▶ _GIVEN DATA_:
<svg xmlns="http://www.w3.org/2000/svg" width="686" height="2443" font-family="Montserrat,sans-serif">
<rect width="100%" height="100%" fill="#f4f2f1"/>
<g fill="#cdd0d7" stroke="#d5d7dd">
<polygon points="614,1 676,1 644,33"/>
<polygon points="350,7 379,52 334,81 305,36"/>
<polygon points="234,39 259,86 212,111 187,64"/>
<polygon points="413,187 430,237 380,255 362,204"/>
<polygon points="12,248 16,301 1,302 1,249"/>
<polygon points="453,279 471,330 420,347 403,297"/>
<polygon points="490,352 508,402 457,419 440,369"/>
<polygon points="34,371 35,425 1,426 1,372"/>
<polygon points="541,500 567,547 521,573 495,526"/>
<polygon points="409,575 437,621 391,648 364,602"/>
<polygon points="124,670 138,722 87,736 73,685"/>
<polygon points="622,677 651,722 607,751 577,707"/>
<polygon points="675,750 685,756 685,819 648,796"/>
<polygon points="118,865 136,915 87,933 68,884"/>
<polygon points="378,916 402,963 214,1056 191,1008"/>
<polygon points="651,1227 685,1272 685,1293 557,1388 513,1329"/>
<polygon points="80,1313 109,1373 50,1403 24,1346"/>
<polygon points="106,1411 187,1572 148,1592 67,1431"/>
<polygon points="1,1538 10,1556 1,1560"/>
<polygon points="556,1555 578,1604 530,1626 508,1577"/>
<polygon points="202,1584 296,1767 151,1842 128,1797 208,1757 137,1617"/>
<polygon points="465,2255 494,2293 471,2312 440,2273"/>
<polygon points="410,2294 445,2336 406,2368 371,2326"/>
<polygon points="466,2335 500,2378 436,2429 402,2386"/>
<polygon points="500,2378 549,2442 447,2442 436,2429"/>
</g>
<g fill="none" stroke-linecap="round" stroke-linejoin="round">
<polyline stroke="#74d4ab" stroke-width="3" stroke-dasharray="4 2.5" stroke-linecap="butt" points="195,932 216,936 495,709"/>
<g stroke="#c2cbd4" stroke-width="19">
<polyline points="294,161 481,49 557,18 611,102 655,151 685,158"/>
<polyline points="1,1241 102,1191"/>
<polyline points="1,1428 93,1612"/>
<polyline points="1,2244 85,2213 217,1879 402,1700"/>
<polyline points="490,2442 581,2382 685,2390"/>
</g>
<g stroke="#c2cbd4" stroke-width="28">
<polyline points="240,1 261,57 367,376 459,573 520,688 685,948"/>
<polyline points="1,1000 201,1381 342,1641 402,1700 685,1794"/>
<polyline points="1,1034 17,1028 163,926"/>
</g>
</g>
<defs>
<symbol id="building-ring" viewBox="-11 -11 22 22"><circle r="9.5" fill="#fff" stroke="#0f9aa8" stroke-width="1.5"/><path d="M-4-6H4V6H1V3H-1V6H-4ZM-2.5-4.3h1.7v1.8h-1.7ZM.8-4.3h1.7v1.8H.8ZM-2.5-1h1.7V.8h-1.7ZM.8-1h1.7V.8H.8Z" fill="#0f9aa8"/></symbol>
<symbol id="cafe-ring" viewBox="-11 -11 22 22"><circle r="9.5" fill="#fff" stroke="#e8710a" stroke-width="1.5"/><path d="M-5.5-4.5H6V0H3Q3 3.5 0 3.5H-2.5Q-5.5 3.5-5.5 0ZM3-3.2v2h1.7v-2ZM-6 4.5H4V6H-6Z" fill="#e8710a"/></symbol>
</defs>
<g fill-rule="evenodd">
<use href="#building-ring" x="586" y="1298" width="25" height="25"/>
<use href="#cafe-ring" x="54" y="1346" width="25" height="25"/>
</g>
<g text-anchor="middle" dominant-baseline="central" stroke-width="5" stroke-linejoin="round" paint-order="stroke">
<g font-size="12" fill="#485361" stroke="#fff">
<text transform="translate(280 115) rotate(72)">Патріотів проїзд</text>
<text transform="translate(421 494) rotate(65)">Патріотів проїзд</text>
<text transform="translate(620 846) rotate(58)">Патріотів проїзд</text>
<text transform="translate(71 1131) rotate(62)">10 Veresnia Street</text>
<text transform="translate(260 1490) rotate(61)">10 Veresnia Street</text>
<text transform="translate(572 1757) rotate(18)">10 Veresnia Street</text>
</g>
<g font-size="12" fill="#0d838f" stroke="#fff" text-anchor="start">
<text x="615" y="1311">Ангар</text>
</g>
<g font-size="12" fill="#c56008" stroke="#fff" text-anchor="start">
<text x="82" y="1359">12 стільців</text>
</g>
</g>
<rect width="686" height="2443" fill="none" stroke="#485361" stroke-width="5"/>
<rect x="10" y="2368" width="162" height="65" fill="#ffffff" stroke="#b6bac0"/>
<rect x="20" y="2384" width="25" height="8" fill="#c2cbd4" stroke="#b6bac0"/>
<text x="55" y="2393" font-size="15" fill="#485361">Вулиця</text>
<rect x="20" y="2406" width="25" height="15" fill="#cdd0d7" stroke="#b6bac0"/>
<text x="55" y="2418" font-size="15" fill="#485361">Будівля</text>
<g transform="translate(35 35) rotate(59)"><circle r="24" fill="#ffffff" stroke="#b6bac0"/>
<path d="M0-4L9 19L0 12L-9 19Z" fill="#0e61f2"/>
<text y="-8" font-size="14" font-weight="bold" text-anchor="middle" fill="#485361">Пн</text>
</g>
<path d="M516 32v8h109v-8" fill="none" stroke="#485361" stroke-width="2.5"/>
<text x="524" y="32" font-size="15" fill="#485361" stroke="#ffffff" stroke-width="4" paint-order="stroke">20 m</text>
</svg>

▶ _EXERCISE DESCRIPTION_:
Please copy out every line in the listing that has the string "linejoin".

▶ _EXERCISE RESPONSE_:
<g fill="none" stroke-linecap="round" stroke-linejoin="round">
<g text-anchor="middle" dominant-baseline="central" stroke-width="5" stroke-linejoin="round" paint-order="stroke">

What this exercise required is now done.